Miller also questioned the justifications government has given for the piers and claims about why Cayman needs them. He said that from the beginning, government has claimed that the smaller cruise ships were going to disappear from the Caribbean, which he said was plainly not true. He also debunked the claim that the new class of mega-cruise ships were unable to tender because the cruise industry has made it clear that this is not the case. He said the ships are tendering in several destinations, including their own private islands.
Claims that peers will facilitate tour operators to sell more trips are also false, he said, because offering berthing facilities to cruise lines will not alter the timetable for when the ships come and go, as this relates to the port calls and the on-board casino opening hours.
“There is no clear justification for this project. Government’s own statistics make it clear that every year the cruise industry is growing and there are no projected reductions on the horizon,” he said. “Government has been saying for some 20 years that the ships will not come unless we build piers, but they are still coming in ever greater numbers.”
The opposition leader said he and his team still have concerns about the many known risks to the marine environment and Seven Mile Beach, as well as the unknowns. “We don’t know where the piers are going to be. Will they be in or out of water, as we know there is a risk to the current and by extension the beach?” he added.
Miller also questioned the approach government has taken to the tendering process and asked where the truth lies. Nine bidders were said to be qualified but now maybe three or five are being invited to actually submit bids, and the opposition leader called on government to explain how all this has come about.
Following a recent FOI request submitted by CNS regarding the cruise project, a slither of information was released last week indicating that five bidders from the original nine who were pre-qualified had been invited to “submit outline solutions”.
This is at odds with other sources who told CNS that government is in talks with just three possible bidders. But whatever the current considerations, none of these bidders have been identified, and no details of the basis for the bids or what process is being followed have been revealed.
“We don’t even know the methodology being used for this tender and what we do know doesn’t make any sense,” Miller said, as he questioned how the procurement committee would be able to properly evaluate bids.
The opposition leader also asked about the finances and queried how much of an impact there would be on the cargo port if the project is to be financed entirely from cruise passenger fees.
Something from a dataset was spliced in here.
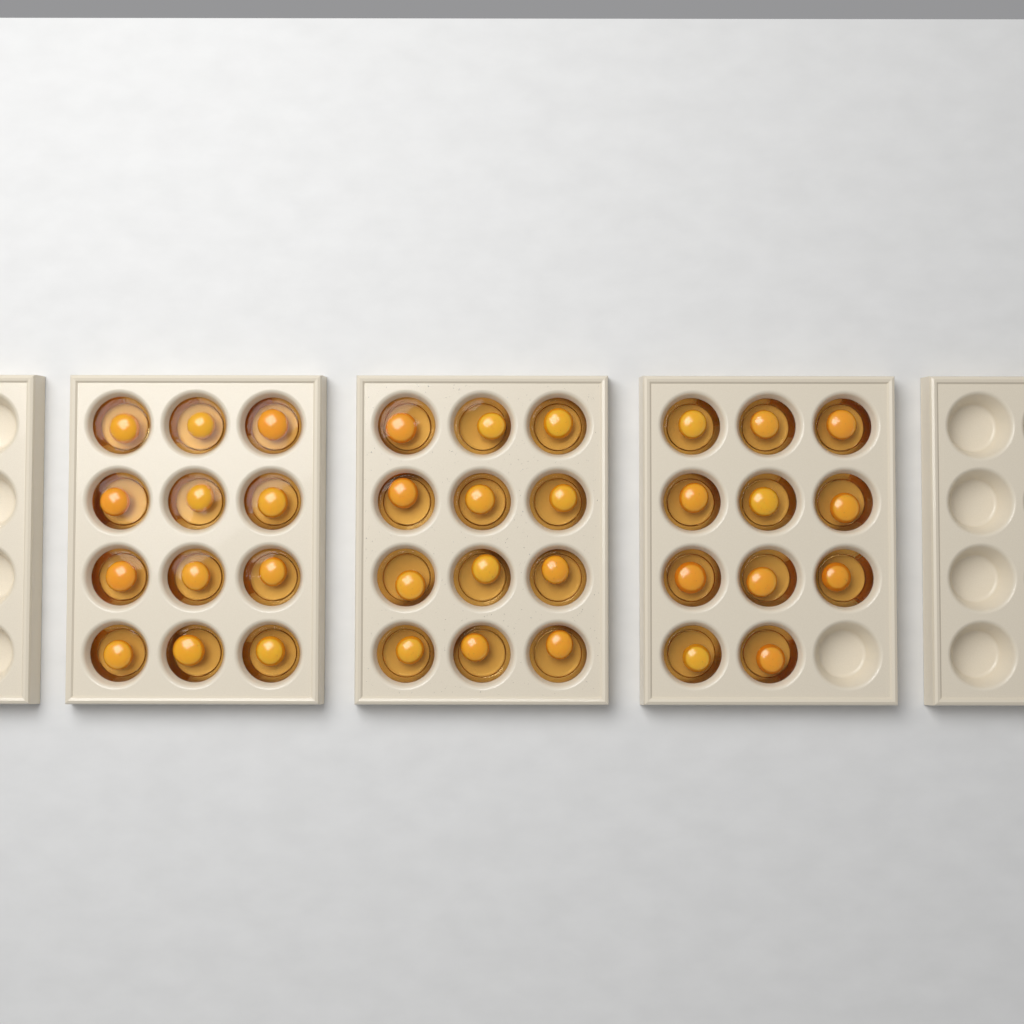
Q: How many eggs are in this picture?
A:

“How much of the subsidy from cruise passenger that goes to the cargo operations will be impacted?” Miller asked, as he raised the real concern that diverting that subsidy could fuel a cost of living increase if the port operations and fees increase.
He further warned that the impact on the local infrastructure of 2.3 million passengers a year would be huge. On busy days there would be no tendering process to control the influx of passengers, he noted, compounding the overcrowding and adding to the challenges of managing the numbers.
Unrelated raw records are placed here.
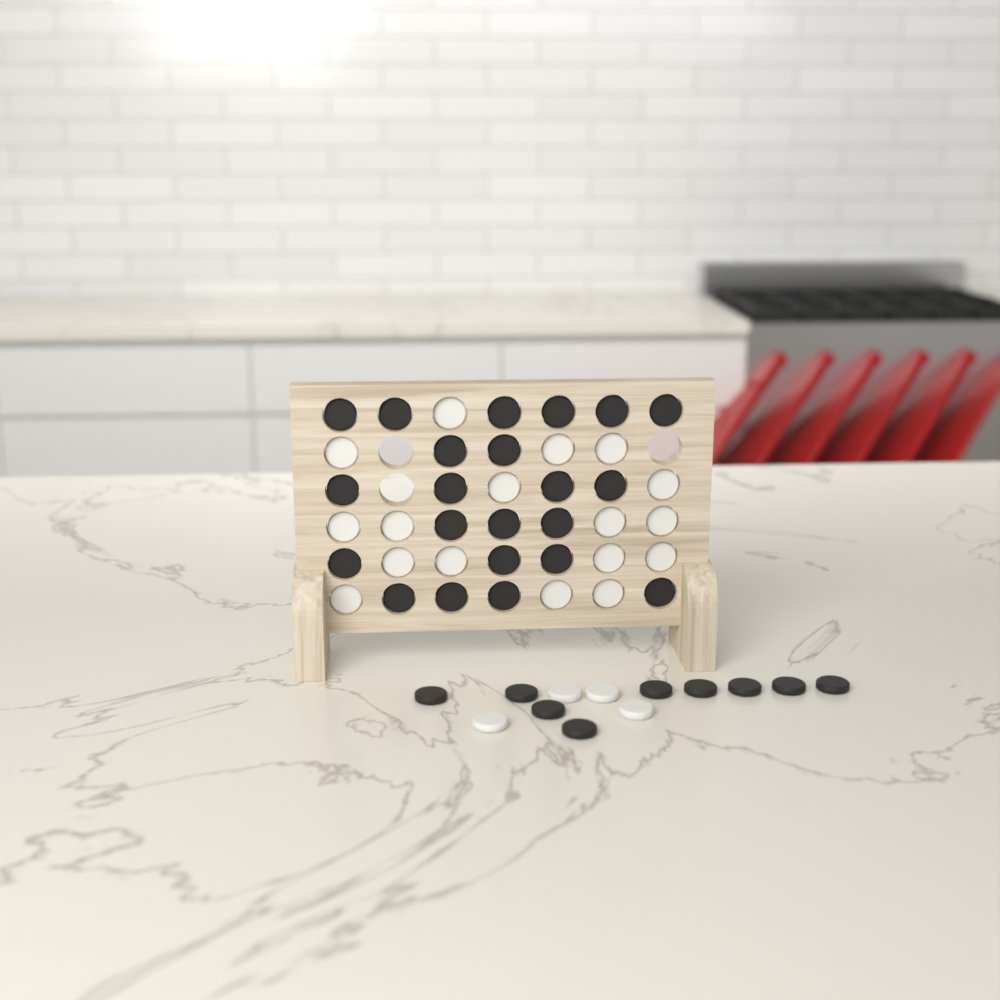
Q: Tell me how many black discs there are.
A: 31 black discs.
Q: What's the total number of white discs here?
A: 21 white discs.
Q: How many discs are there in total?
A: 52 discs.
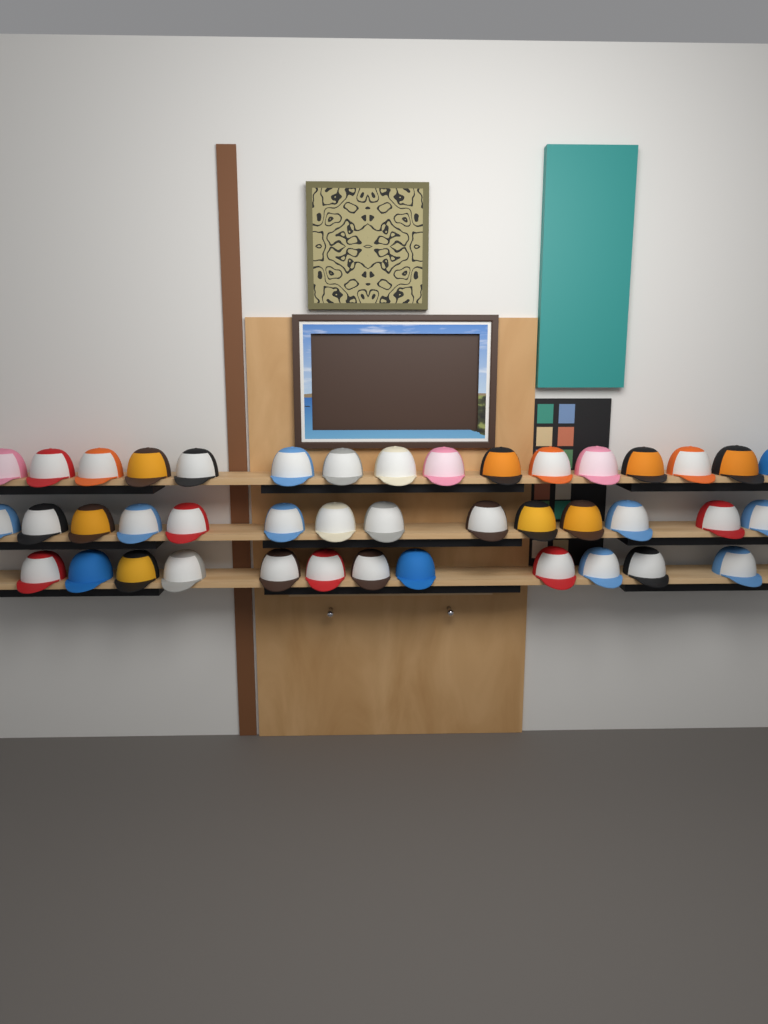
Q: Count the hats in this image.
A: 42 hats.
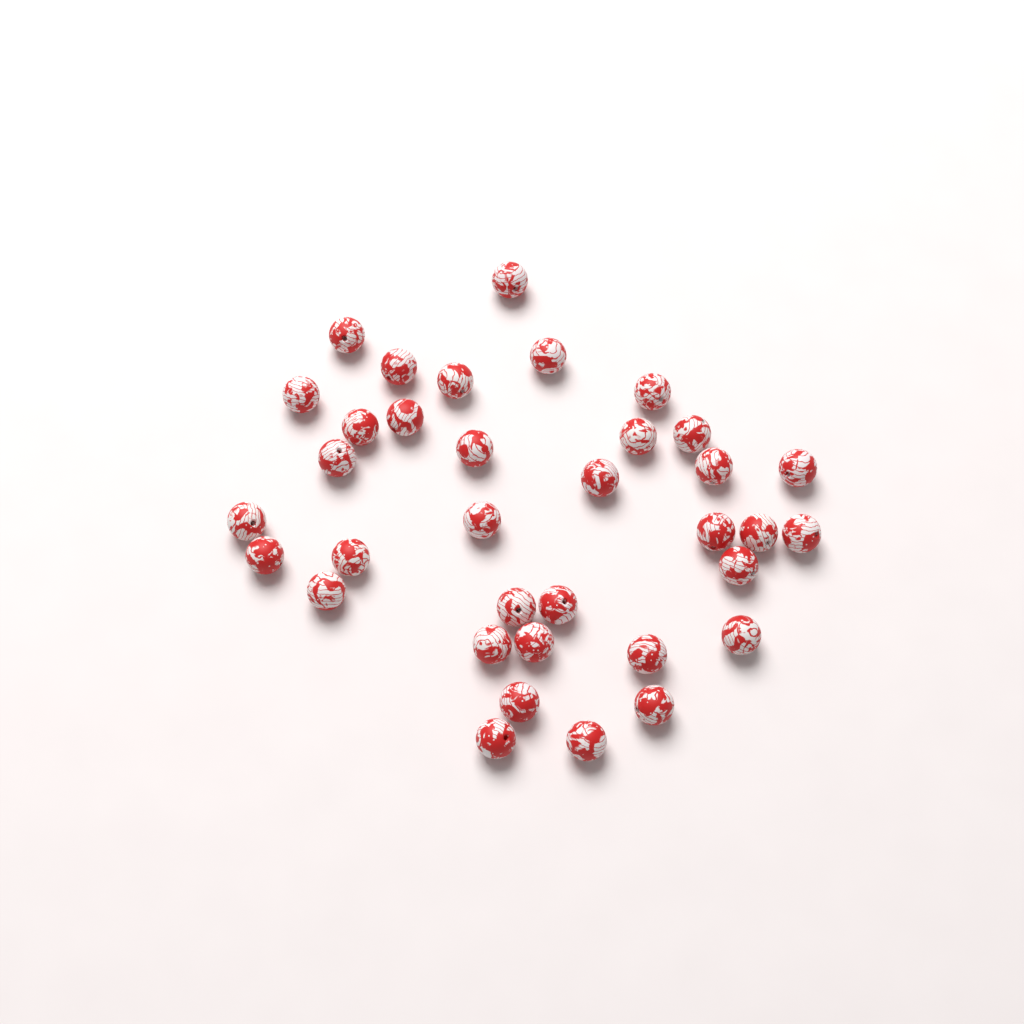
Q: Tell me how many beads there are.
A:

Miller said that, instead of taking on the massive and unpopular risk of the berthing project, he wanted to see government invest in improvements to the current situation, buying bigger and more modern tenders, and improving the onshore experience at both the George Town terminals and at Spotts.
With so many unanswered questions, the opposition members are working on formulating a motion to force a debate in the Legislative Assembly and to get the questions that government has avoided answering into the public domain.
“We need a debate on floor of the Assembly to force government to unveil this information,” Miller said.